FORMAT: whether the reads are paired-end (PE) or single-end (SE).
mut_tracks: the type of mutation (e.g., T-to-C mutations) that sequencing tracks will be colored by. If you are most interested in the T-to-C mutational content, then mut_tracks should be TC. If G-to-A, then mut_tracks should be GA. If both, then mut_tracks should be "TC,GA".
minqual: Minimum base quality to call it a mutation.
keepcols: Names of columns to keep in cB.csv output file. See Output for details of columns you can keep.
spikename: If spike-ins are present, this should be a string that is common to all gene_ids for spike-in transcripts in annotation gtf. For example, in Ensembl annotations for Drosophila melanogaster, all gene_ids start with "FBgn". Therefore, if you have Drosophila spike-ins, spikename should be "FBgn".
normalize: If True, then scale factor calculated with edgeR is used to normalize sequencing tracks.
WSL: whether you are running this on the Windows subsystem for linux (0 = yes; 1= no)

Configurable parameters that uniquely impact the fastq processing are:

HISAT2: Path to directory containing hisat2 indices. These must be pre-built by the user. See here for details.
HISAT_3N: Path to directory containing hisat-3n indices. These must be pre-built by the user. See here for details.
STAR_index: Path to directory containing STAR indices. These can be created by the pipeline if build_star is set to True. They will be created at the directory specified by STAR_index.
use_hisat3n: If True, HISAT-3N will be used for alignment.
use_star: If True, and use_hisat3n is False, STAR will be used for alignment.
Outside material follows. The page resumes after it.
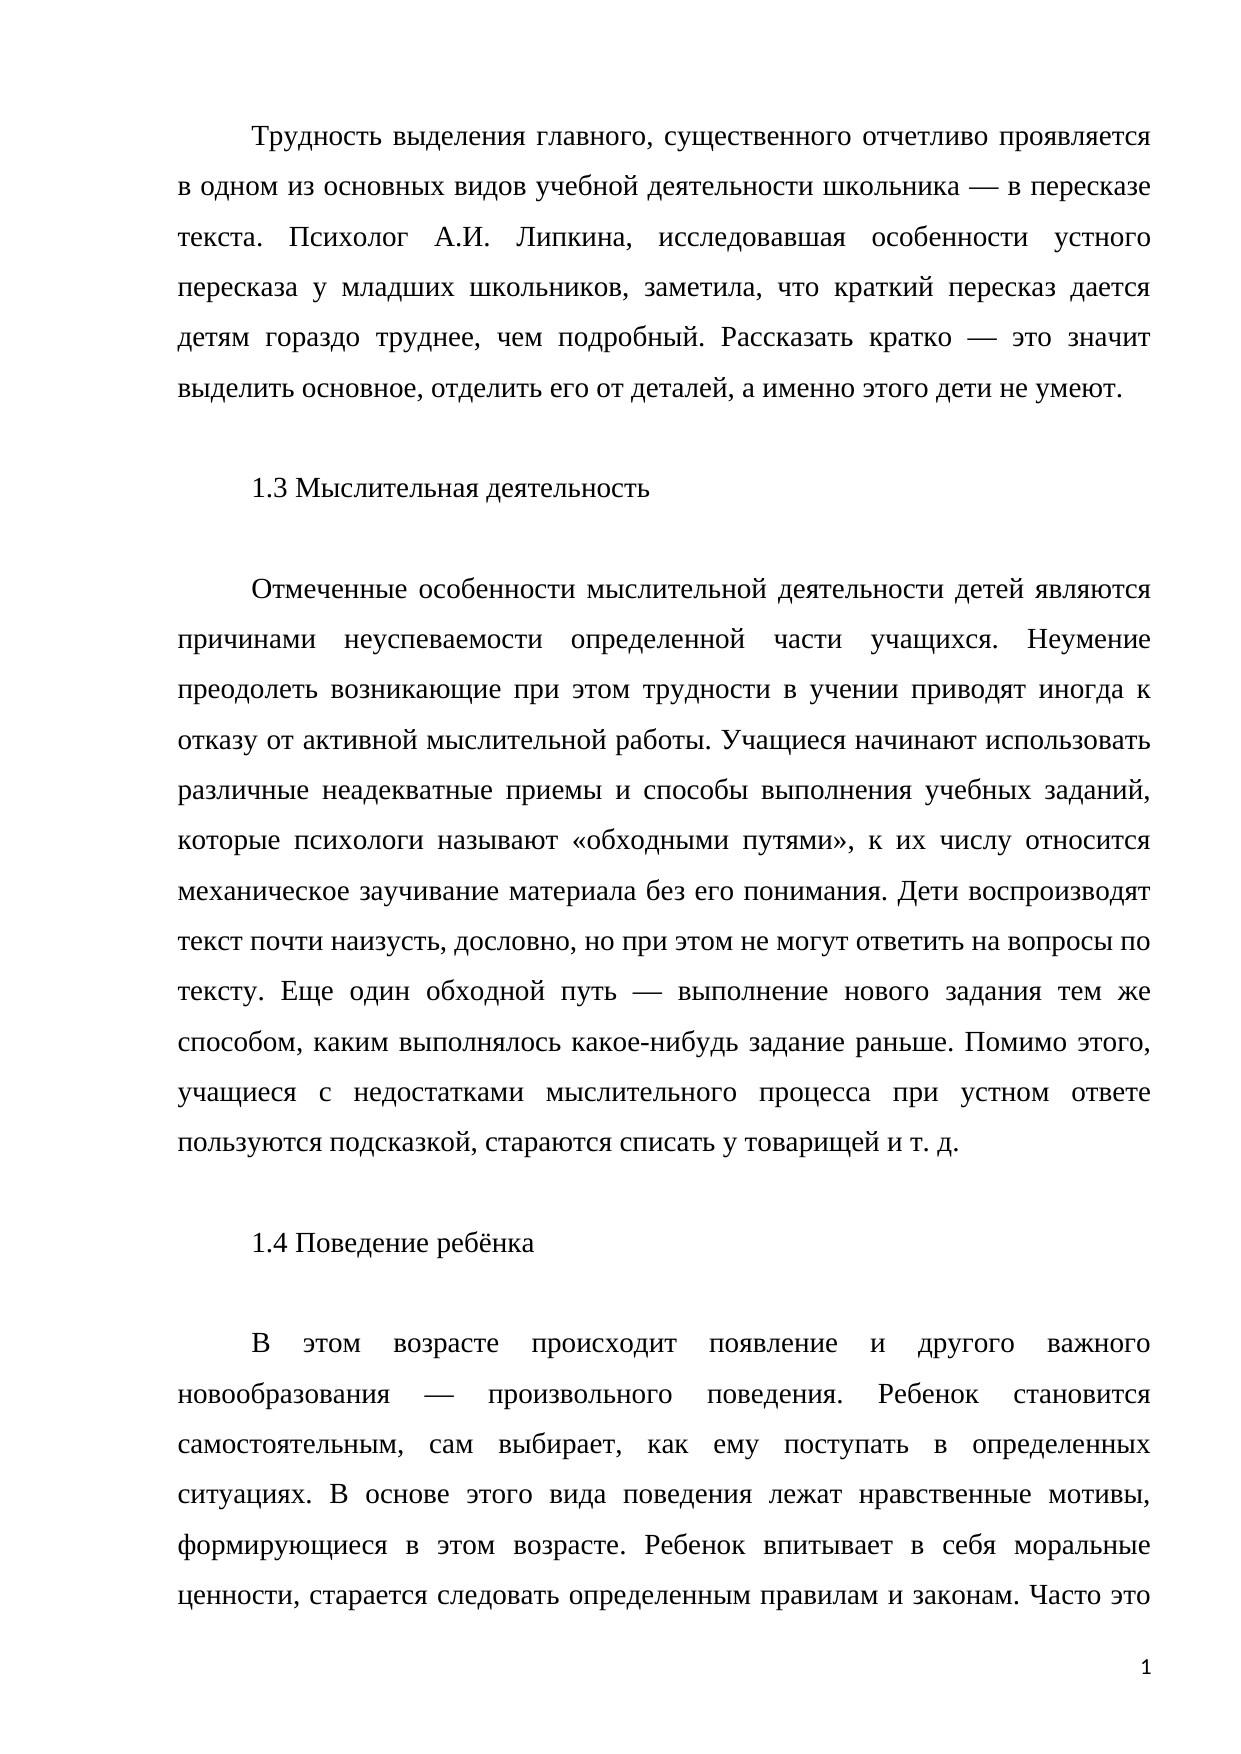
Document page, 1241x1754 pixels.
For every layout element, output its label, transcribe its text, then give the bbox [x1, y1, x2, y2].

text 1.3 Мыслительная деятельность [177, 470, 1152, 504]
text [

If both use_hisat3n and use_star are false, then HISAT2 will be used.
build_star: If True, STAR indices will be built automatically at path specified in STAR_index if not provided by user.
hisat3n_path: Path to HISAT-3N executable; HISAT-3N cannot be installed automatically like all other dependencies as it is not installable via conda.
chr_tag: If True, chr is added to chromosome names during alignment (HISAT2 and HISAT-3N only). Useful when aligner index is number-based but annotation file has "chr" in its seqnames.
Yale: If True, HISAT-3N can be loaded as a module available on the McCleary cluster. Otherwise, HISAT-3N must be installed manaully by the user and the path to the exectuable provided.
flattened: This parameter should be kept to False unless you know what you are doing.
adapter: Code snippet that is passed to Cutadapt for adapter trimming.
cutadapt_extra: Extra, optional parameters passed to Cutadapt.
star_extra: Extra, optional parameters passed to STAR for alignment.
hisat2_extra: Extra, optional parameters passed to HISAT2 for alignment.

Edit the values in the config file as necessary and move on to the last step.

Run it!

Once steps 1-3 are complete, bam2bakR can be run from the directory you deployed the workflow to as follows:

snakemake --cores all --use-conda

There are A LOT of adjustable parameters that you can play with when running a Snakemake pipeline. I would point you to the Snakemake documentation for the details on everything you can change when running the pipeline.